EXERCISE GOAL>
Please transcribe the data that follows without the pictures, keeping every word the same.

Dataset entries
▼▼▼

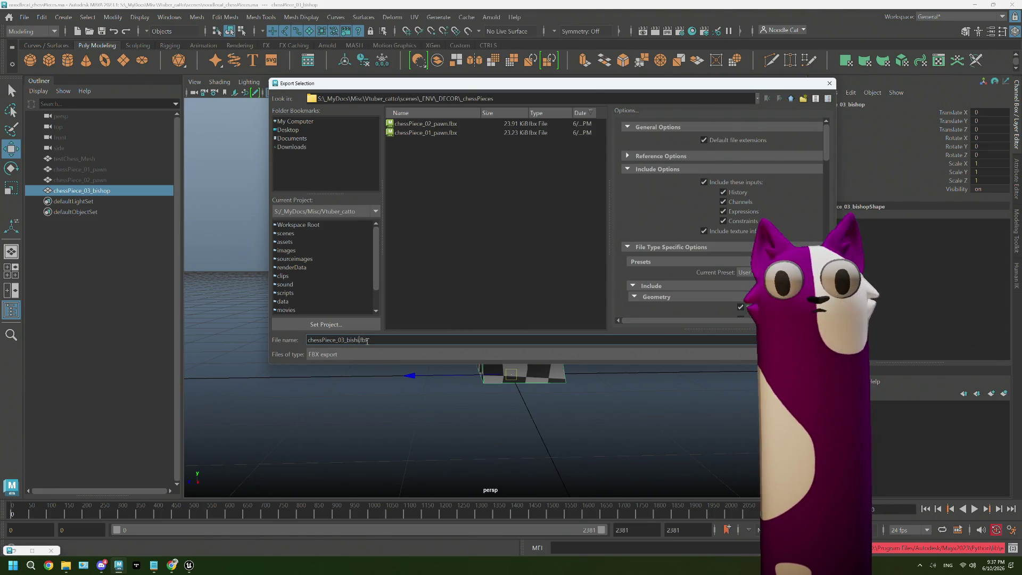
text(sh)
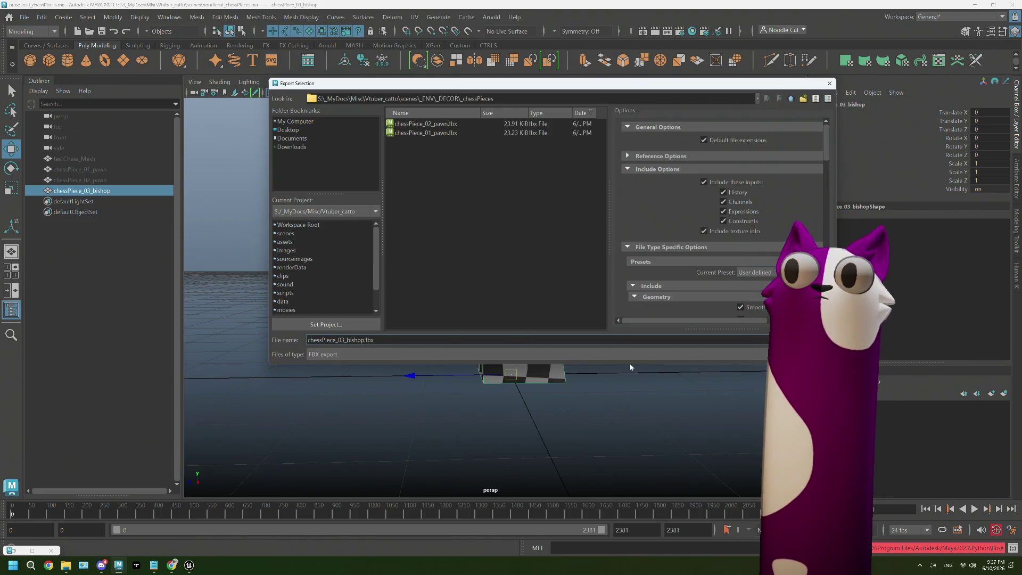
key(Return)
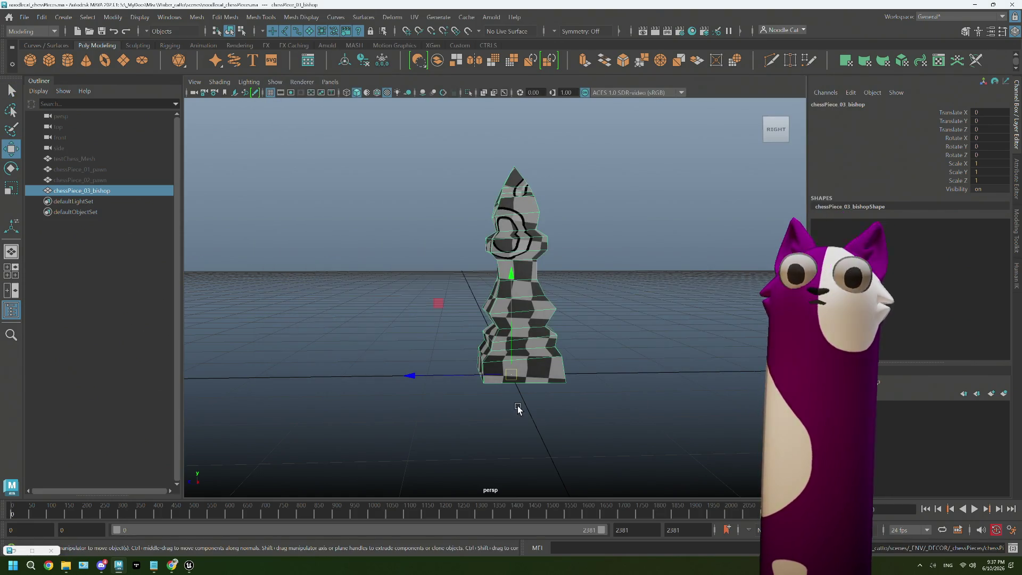
mouse_move(189, 565)
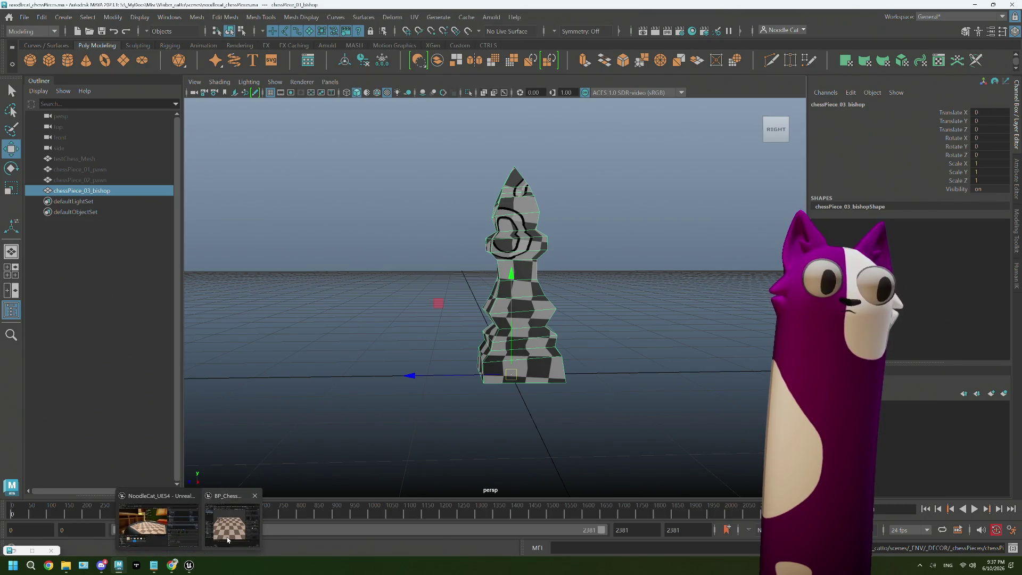
- In Unreal, drag chessPiece_03_bishop.fbx from Explorer into the chessSet folder to start its import
click(228, 529)
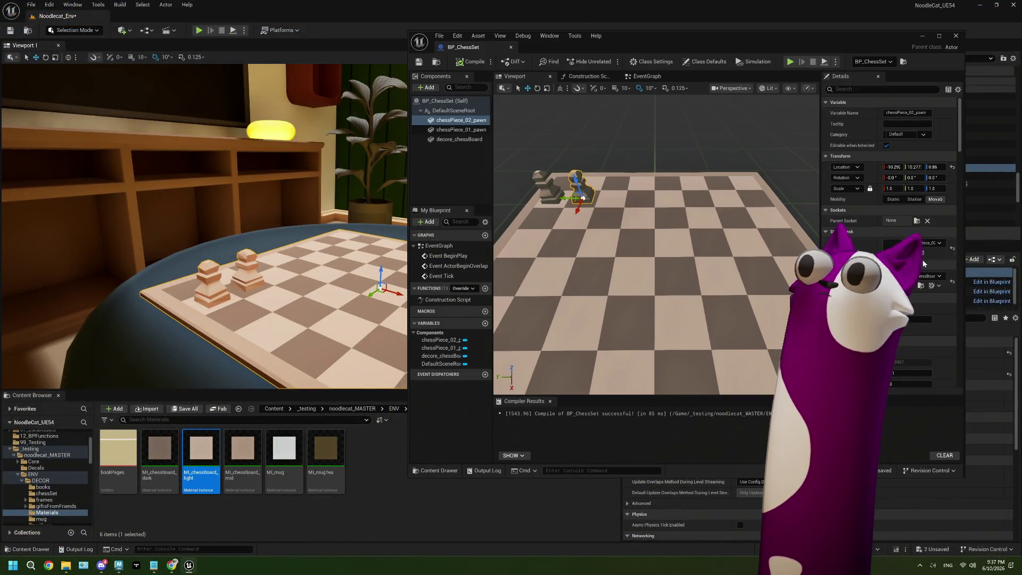
click(46, 493)
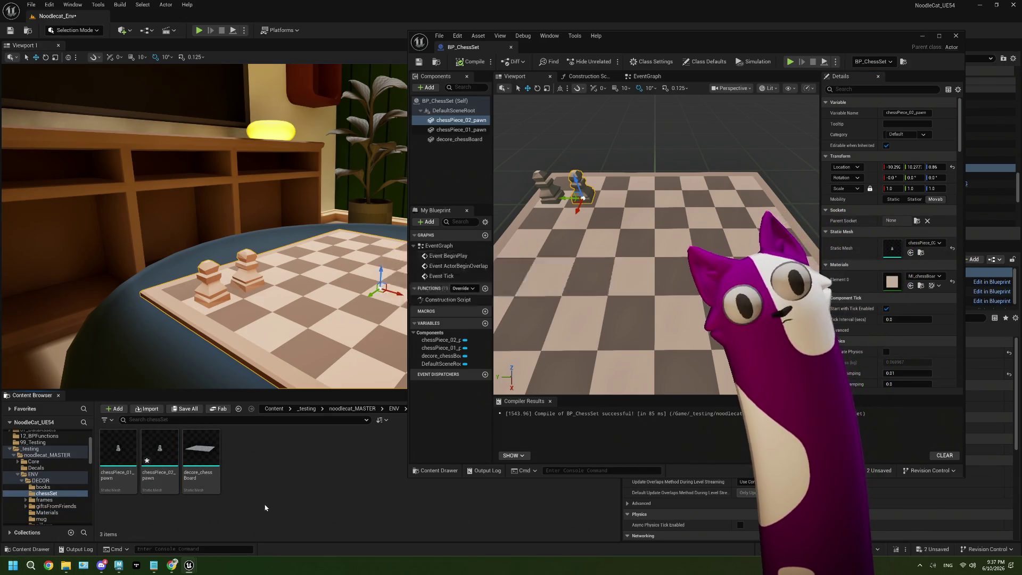
mouse_move(65, 566)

▲▲▲

SOLUTION>
text(sh)
key(Return)
mouse_move(189, 565)
- In Unreal, drag chessPiece_03_bishop.fbx from Explorer into the chessSet folder to start its import
click(228, 529)
click(46, 493)
mouse_move(65, 566)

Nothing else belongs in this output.